Baghdad, Sept. 6 (Reuters): US defence secretary Donald Rumsfeld said today it was up to Iraqis and not the American-led occupiers to control violence unleashed since the fall of Saddam Hussein.

Earlier, Rumsfeld lauded what he said was the “wonderful start” to rebuilding Iraq when he addressed US and Polish soldiers among the ruins of the ancient city of Babylon, even as guerrillas attacked his troops and protesters marched for jobs.

“This country belongs to the Iraqi people. And in the last analysis, it is the Iraqi people who will provide the security in this country,” Rumsfeld told a news conference in Baghdad.

Rumsfeld’s comments, at the end of a three-day tour of Iraq, were intended to stem mounting criticism of US forces for failing to control lawlessness and prevent a string of car bombs which have killed more than 120 people in the last month. He challenged Iraqis to provide more information on militants in their midst, described by Washington as Saddam loyalists aided by foreign Islamic extremists.

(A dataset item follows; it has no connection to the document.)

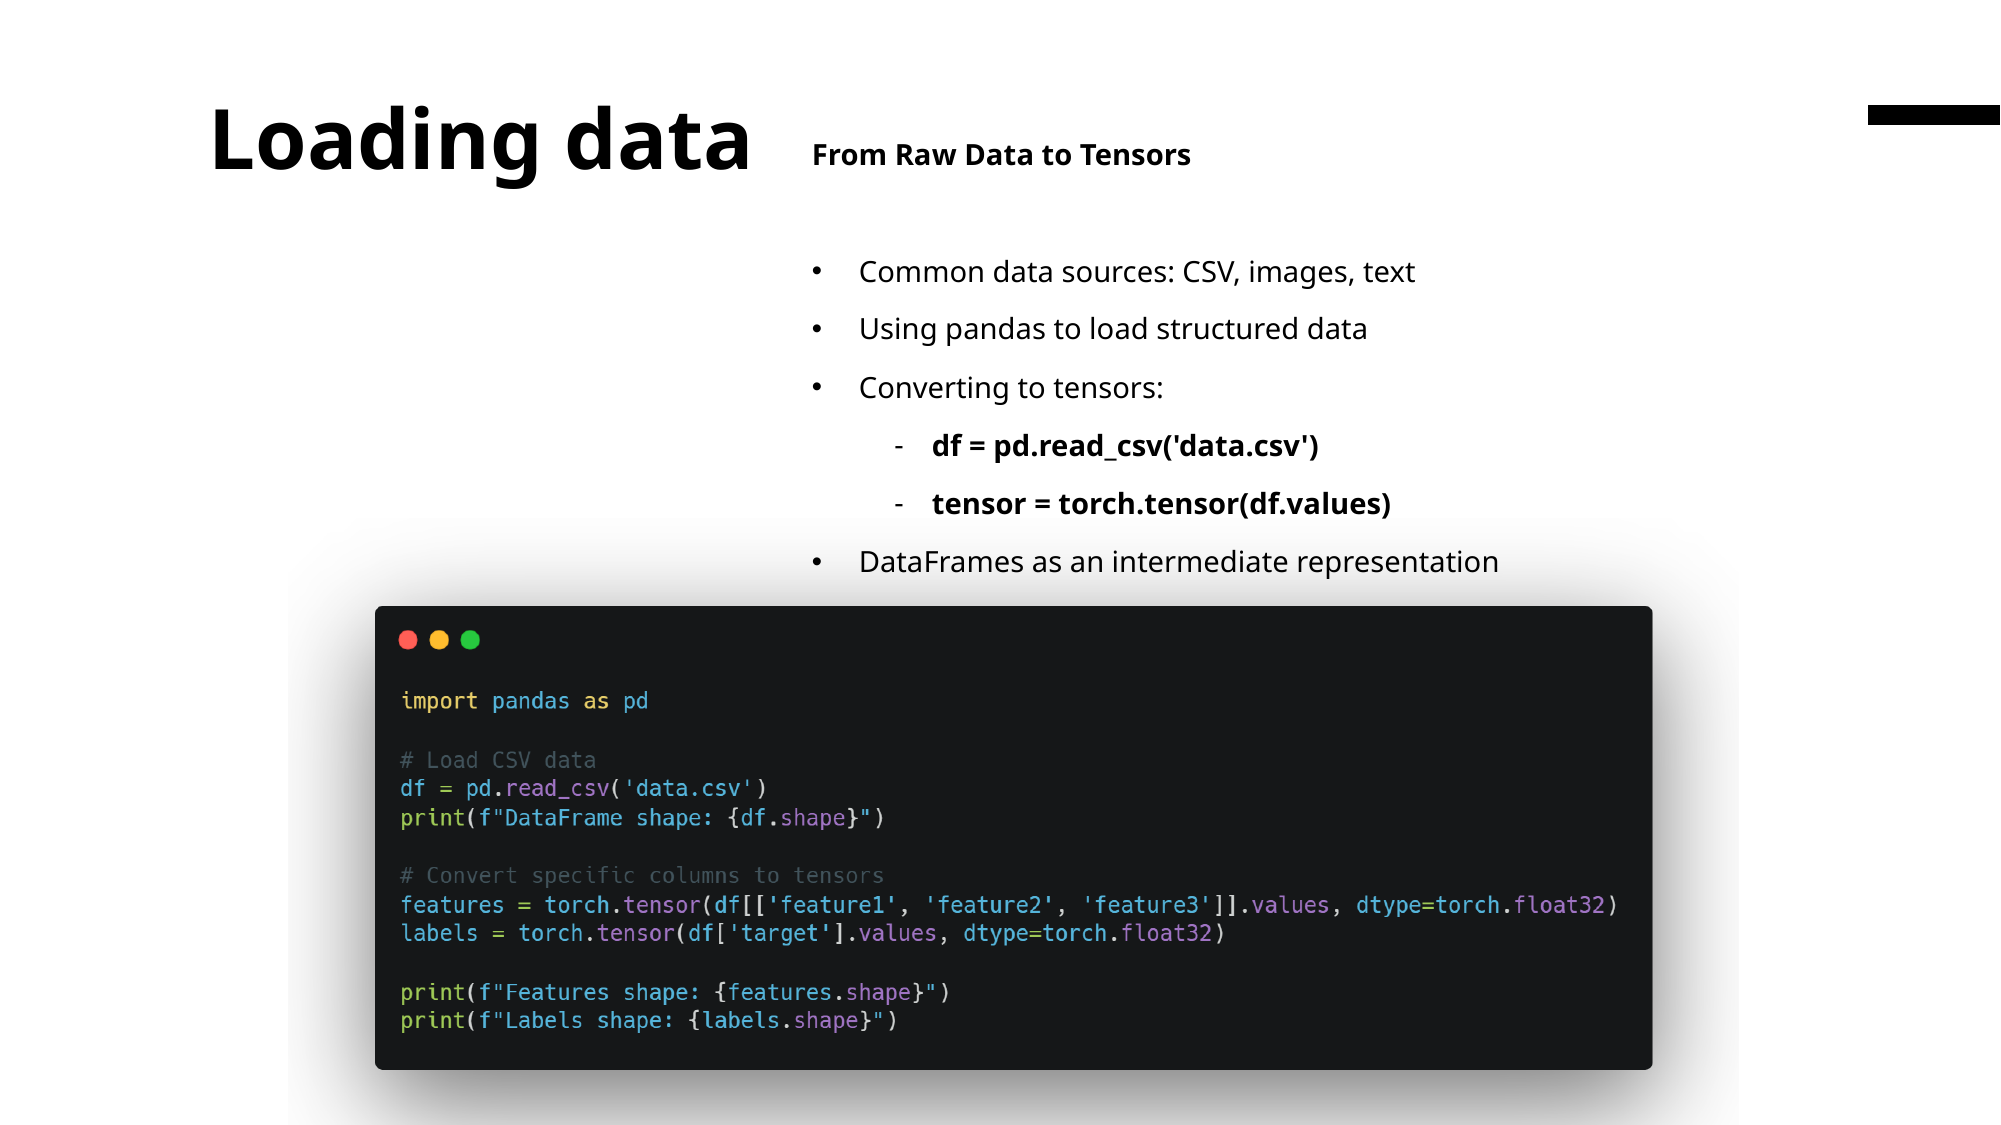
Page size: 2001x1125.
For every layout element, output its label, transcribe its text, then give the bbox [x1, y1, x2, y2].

picture [288, 518, 1739, 1125]
title Loading data [193, 93, 899, 345]
list From Raw Data to Tensors Common data sources: CSV, images, text Using pandas to load structured data Converting to tensors: df = pd.read_csv('data.csv') tensor = torch.tensor(df.values) DataFrames as an intermediate representation [796, 118, 1712, 518]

“Instead of pointing fingers at the security forces of the coalition because there are acts of violence taking place against Iraqi people in this country, it’s important for the Iraqi people to step up and take responsibility.”

His comments echoed a televised appeal he made to Iraqis aired today after he taped it the previous day. Underlining the problems plaguing Iraq, guerrillas staged fresh attacks on US patrols today while hundreds of protesters marched in the south to demand jobs.

In the worst of the attacks, US soldiers killed two Iraqis who opened fire at an observation post in Saddam’s home town of Tikrit, north of Baghdad, local commanders said. An Iraqi boy also died in crossfire between US soldiers and attackers overnight in central Iraq.

With 67 US soldiers killed since major combat was declared over on May 1 and the financial cost of occupying Iraq spiralling, Washington wants other nations to send troops to back its deployment of around 130,000 soldiers.

Britain has an 11,000-strong force and sent 120 more soldiers to Iraq today at the start of what could be a reinforcement of several thousand. Other nations have so far sent 9,000 soldiers. But the US wants 15,000 more and is pushing for a new UN resolution to mandate a larger multinational force.

Washington’s closest ally, Britain, expressed optimism today that the UN would reach a deal.